The church was built during the early Venetian period and charms for its austere architecture and impressive frescoes. The church is connected with one of the darkest events of Greek history. On September 27th, 1831, right outside the entrance, the first governor of the newly-established Greek state, Ioannis Kapodistias was assassinated.
One of the churches that are hard to notice is the church of the Annunciation of the Virgin, lying hidden in the alleys of Nafplion, among the beautiful buildings. Its construction dates back to 15th century and it hosts some of the most precious icons and frescoes. Today, the church is one the most visited sites gathering hundreds of followers every year.
Not far from Nafplion but away from its busy center, rests the Byzantine monastery of Agia Moni, dedicated to Zoodochos Pigis.
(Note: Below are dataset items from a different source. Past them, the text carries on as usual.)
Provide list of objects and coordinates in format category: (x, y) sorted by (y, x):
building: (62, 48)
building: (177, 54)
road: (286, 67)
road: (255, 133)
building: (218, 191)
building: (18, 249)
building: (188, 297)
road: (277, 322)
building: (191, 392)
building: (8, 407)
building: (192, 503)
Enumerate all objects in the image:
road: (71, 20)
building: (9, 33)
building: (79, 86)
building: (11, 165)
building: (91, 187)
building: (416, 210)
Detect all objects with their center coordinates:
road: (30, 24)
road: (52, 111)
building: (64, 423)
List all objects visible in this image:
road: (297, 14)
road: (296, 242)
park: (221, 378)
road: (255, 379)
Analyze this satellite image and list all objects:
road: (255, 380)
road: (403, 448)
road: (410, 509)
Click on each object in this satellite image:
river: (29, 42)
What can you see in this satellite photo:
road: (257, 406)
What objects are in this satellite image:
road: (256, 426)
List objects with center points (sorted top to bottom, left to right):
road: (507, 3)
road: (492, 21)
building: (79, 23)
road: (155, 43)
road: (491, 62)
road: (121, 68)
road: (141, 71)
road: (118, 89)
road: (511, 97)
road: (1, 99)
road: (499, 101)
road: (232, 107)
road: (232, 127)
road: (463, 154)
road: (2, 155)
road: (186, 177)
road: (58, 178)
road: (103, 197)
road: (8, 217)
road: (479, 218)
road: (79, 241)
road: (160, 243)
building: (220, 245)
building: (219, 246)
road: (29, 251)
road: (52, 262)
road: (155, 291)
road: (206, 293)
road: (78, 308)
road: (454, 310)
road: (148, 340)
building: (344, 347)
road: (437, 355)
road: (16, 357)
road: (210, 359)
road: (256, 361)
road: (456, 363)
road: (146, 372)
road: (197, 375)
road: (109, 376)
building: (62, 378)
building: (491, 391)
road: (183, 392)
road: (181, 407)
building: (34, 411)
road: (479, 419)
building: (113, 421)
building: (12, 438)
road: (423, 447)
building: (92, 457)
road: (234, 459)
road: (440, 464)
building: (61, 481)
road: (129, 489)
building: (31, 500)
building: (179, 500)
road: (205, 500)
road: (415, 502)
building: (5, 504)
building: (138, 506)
Built in an idyllic location, close to natural springs and lush trees, it makes a nice excursion to enjoy tranquility and peace. The monastery consists of the nuns’ cells, a nice church, and lovely chapels. Inside the church lies the imposing icon of the Christ discovered in 1920.
The best-preserved church in Nafplion is the church of Agios Andreas, located within the walls of the legendary Palamidi fortress. To access this old monument you need to climb 999 steps. The 16th-century church of Agios Georgios is the present Metropolis of Nafplion and stands at the center of the town. It used to be a Turkish mosque and in the 17th century, it was adorned with many frescoes. In a close distance, you will find many other churches.
Ioannis Kapodistrias, the first governor of Greece, was shot and killed, as he was entering this church to attend the Holy Mass. In fact, the round shape of the bullet can still be seen on the entrance of the church.